Os testes rápidos fornecidos pelo Governo do Estado foram destinados aos profissionais de saúde e segurança, mas no município também foram feitos com os profissionais bancários. Já os testes de maior precisão, os “RT-PCR” (método que busca o vírus no DNA, com coleta através do nariz), são destinados aos “casos graves”, quando o paciente já apresenta dificuldade para respirar. Com o cenário estável e controlado, Artur Amorim espera avançar para um monitoramento mais preciso da população, privilégio de poucos municípios neste momento. “Nesta terça (27) chegaram mil testes comprados pela prefeitura para ampliarmos a testagem na população. Também estamos tentando fechar parceria com a UFPE para ampliar os testes RT-PCR no município”, informa. “A partir de agora os testes estão disponíveis para qualquer pessoa que apresente síndrome gripal, na tentativa de fazer um rastreamento mais efetivo do vírus”, comemora.
Decretos sobre o transporte
O Governo de Pernambuco suspendeu o transporte intermunicipal no dia 23 de março, impactando o deslocamento entre municípios do interior e principalmente entre estes e a região metropolitana do Recife. No início de abril um novo decreto estadual determinou as exceções: só é permitido o transporte intermunicipal de passageiros em casos de fretamento de funcionários para indústrias ou serviços inclusos como atividades essenciais; fretamento de hóspedes do setor hoteleiro de volta para suas residências ou aeroporto; e transporte complementar de passageiros desde que autorizado pela autoridade municipal.
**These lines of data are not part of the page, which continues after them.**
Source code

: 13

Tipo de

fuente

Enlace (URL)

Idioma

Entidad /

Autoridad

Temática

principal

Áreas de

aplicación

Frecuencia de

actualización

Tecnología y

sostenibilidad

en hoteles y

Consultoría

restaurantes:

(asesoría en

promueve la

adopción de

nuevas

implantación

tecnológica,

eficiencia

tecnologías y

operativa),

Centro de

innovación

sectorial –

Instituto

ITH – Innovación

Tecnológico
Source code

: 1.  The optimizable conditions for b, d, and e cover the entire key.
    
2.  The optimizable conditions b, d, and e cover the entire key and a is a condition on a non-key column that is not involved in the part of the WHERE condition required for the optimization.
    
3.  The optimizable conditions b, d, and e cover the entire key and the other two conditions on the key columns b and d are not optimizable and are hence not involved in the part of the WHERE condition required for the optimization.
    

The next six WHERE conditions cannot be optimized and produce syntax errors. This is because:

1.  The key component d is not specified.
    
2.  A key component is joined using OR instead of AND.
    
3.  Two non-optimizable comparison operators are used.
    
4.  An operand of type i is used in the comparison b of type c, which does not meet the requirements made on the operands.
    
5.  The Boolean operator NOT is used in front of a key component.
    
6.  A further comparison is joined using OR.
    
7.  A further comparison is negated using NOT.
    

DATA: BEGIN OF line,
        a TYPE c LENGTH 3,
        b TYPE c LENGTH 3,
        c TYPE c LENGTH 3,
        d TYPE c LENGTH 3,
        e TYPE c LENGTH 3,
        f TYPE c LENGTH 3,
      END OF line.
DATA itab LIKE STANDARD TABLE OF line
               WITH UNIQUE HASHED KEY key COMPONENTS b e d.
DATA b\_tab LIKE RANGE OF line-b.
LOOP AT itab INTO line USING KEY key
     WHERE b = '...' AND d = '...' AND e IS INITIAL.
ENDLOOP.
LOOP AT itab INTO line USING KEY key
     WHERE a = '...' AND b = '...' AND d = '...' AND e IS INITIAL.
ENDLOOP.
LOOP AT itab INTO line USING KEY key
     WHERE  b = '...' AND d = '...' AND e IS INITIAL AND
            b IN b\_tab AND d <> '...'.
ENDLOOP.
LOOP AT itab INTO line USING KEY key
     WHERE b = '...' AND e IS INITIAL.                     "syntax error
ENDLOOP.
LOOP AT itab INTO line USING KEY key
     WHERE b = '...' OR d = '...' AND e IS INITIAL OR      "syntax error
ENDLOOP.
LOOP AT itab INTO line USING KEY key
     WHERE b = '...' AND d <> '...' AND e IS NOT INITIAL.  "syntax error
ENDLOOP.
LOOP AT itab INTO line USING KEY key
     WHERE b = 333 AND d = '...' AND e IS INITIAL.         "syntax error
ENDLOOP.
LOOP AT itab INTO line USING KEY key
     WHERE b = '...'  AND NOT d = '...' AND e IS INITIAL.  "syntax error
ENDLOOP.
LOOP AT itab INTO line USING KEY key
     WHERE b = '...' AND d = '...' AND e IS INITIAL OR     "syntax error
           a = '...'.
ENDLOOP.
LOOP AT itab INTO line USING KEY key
Mas as medidas não alteram o transporte interno na região metropolitana e nem mencionam o transporte interestadual. A Agência Nacional de Transporte Terrestre (ANTT), consonância com a postura do Governo Federal, tem atuado para manter o transporte interestadual, inclusive conseguindo liminares na Justiça para furar decretos estaduais. No entanto, como alguns estados, como a Bahia, proibiram o transporte interestadual, reduzindo a capacidade de operação regular das empresas do ramo, uma oportunidade para a atuação clandestina.